Homme sans horizon (L’)

Auteur / Scénariste: 

Coutumier des itinérances, en arpenteur inspiré qui ajuste sur tel ou tel coin de la planète sa lorgnette poétique, Joël Gayraud explore la carte du monde en quête d’axes ouverts, mais se heurte à ses clôtures géographique, historique et écologique. Le bilan du khâgneux devenu traducteur romaniste se dresse ici en appui sur des références universitaires balisant le chemin parcouru depuis l’annonce hégélienne de la fin de l’histoire – annonce comme on sait déçue. Sous nos regards révoltés ou résignés selon, l’horizon de l’humanité en ce commencement de XXIe siècle se rétrécit de plus en plus.

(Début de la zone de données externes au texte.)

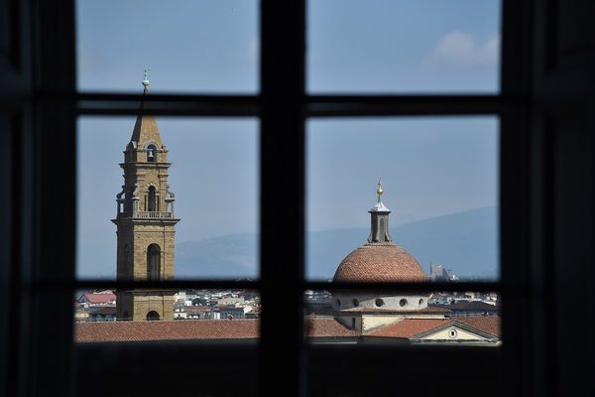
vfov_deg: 11.4
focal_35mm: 120
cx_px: 298
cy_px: 198
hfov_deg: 17.1
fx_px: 1983
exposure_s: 1/4000
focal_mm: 120
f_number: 4
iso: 280
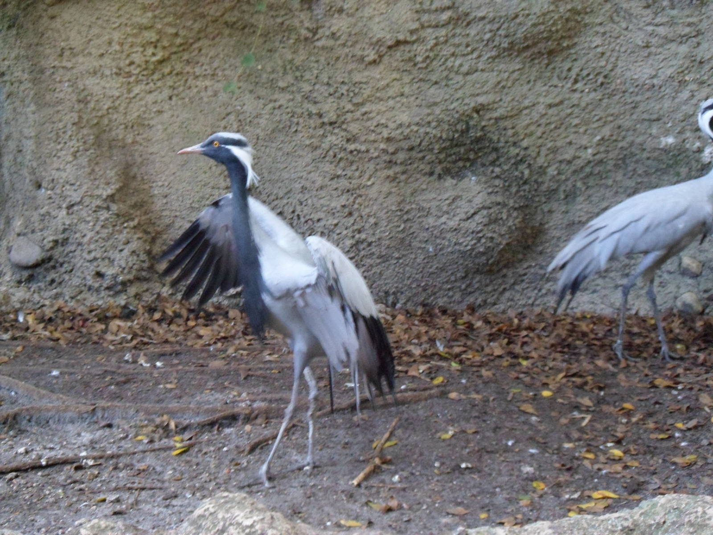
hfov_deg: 28.6
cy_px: 268
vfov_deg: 21.6
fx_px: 1401
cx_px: 356
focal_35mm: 68
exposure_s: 1/20
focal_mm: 10.6
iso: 640
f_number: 4.7
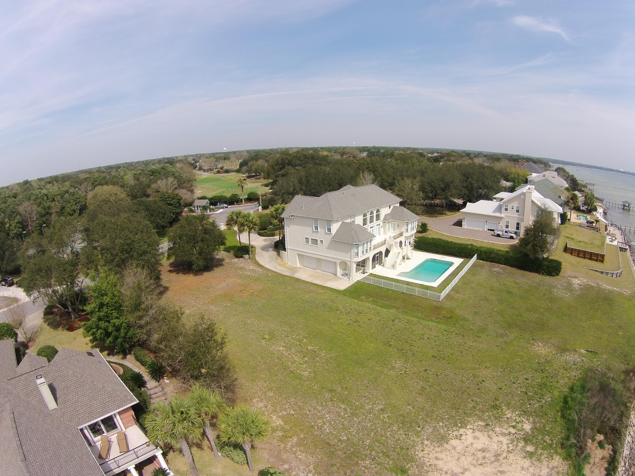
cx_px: 318
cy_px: 238
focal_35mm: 28
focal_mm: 5
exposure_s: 1/2370
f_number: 2.8
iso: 100
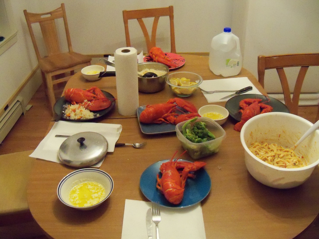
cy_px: 120
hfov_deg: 52.6
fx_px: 323
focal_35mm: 35
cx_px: 160
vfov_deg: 40.7
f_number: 3.5
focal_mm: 6.2
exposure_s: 1/40
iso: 1250
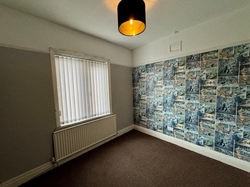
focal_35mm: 14
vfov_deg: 85.7
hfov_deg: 102.1
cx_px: 125
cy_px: 94
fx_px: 101
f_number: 2.2
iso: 250
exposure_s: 1/50
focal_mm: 2.22
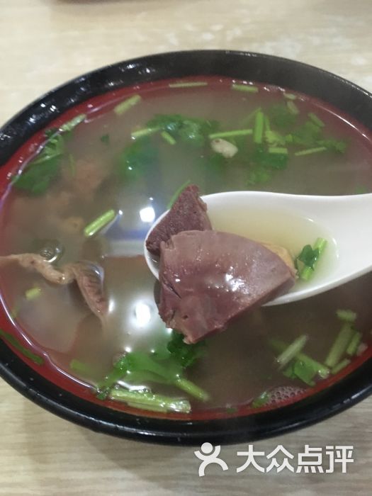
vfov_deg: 61.7
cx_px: 186
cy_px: 248
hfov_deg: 48.2
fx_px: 416
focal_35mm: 29
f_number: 2.2
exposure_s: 1/17
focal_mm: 4.15
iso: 250
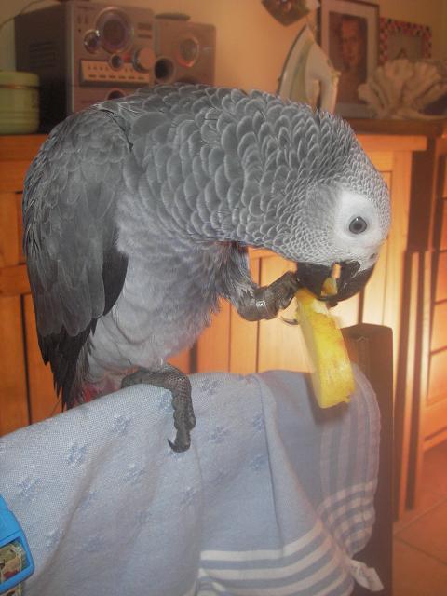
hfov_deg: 37.7
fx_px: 654
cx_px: 224
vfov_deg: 49.0
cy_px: 298
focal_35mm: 38
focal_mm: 6.3
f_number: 3.3
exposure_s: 1/30
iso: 100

Dans les faits, cette fermeture opère de façon pléthorique : saturation spectrale dans une civilisation de l’image dénuée d’imagination, alors que cette dernière, notamment par sa qualité transductive, est éminemment créatrice. Etendue du contrôle biométrique dans une société civile largement complaisante qui applaudit au mirage cybernétique, quand ce n’est pas au fantasme transhumaniste entre autres messianismes chimériques glorifiant la techno-structure. Dérive du matérialisme historique, naufrage de l’illusion positiviste, terrorisme des idéologies totalitaires, et néant axiologique de la conscience politique. Anomie de l’individu précipité dans un narcissisme iconique sclérosant et lâché par un Etat-Providence en banqueroute. Disqualification des démocraties soumises à la loi du capital au point que l’auteur ne peut envisager une sortie du capitalisme qui ne soit pas métapolitique…

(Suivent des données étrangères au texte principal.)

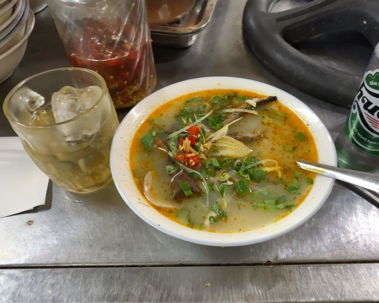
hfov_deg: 62.1
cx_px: 205
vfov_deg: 51.5
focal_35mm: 28
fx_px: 314
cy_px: 156
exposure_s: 1/30
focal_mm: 4.25
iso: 400
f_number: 1.8
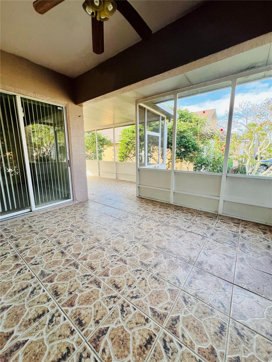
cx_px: 136
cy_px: 181
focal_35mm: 13
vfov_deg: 106.2
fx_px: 136
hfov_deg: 89.9
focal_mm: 1.57
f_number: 1.8
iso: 50
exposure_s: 1/99
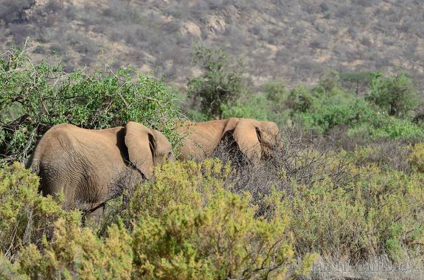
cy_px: 140
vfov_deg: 5.7
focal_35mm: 240
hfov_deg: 8.6
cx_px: 212
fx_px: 2820
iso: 180
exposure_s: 1/800
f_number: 5
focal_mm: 160
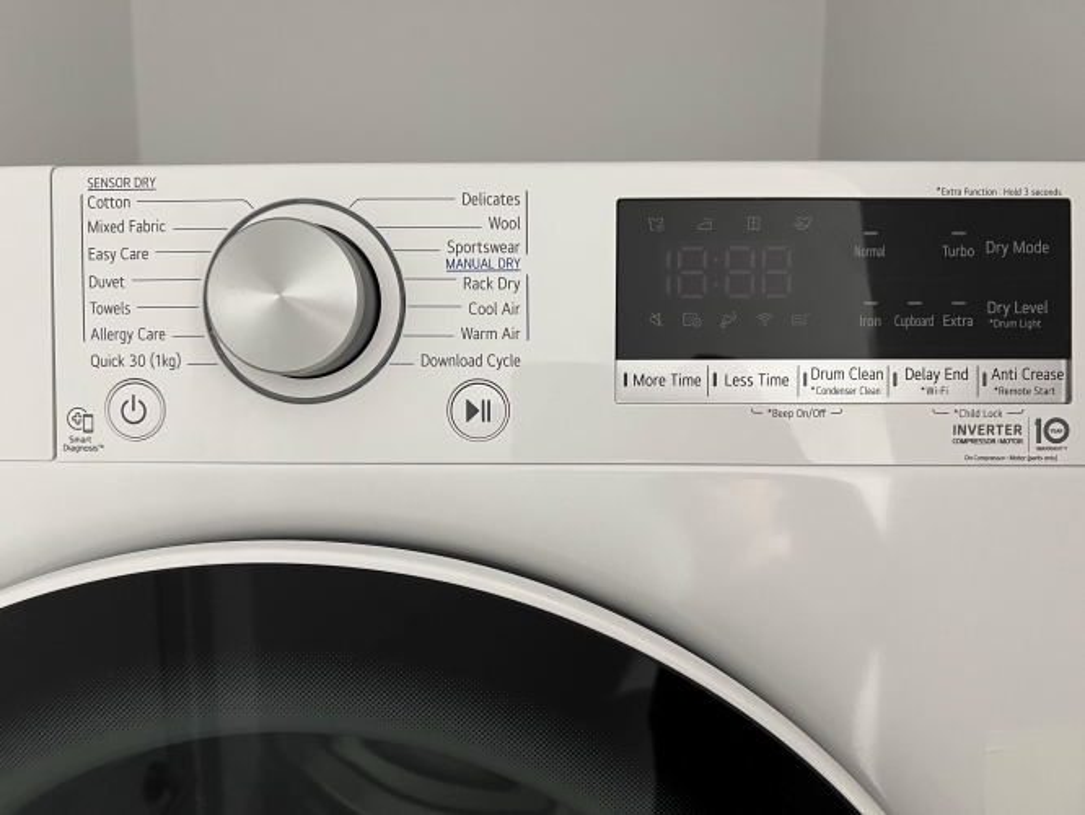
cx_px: 542
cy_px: 408
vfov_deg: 53.1
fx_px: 815
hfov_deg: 67.3
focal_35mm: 26
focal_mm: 5.7
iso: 400
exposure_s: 1/50
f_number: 1.5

Si l’état des lieux est bien sombre, il n’apparaît pas sans issue à condition de prendre sans tarder des mesures pour revisiter les utopies anétatiques à la Fourier et évacuer l’imposture capitaliste. Et l’auteur ce faisant de mettre en garde contre les sirènes de l’anarcho-primitivisme et autres leurres d’un greenwashing opportuniste.

Enfin relancer l’horizon, c’est réinventer des possibles, un champ de prédilection pour la poésie. Aussi s’agit-il ici de permettre que se manifeste quelque chose comme, selon la formule du poète Luca, « la réalité incandescente du devenir ».

Une somme érudite sert solidement le propos, dont la densité ravira les lecteurs rompus aux codes de l’éloquence universitaire, tant en termes de trame architecturale que de docte rationalité.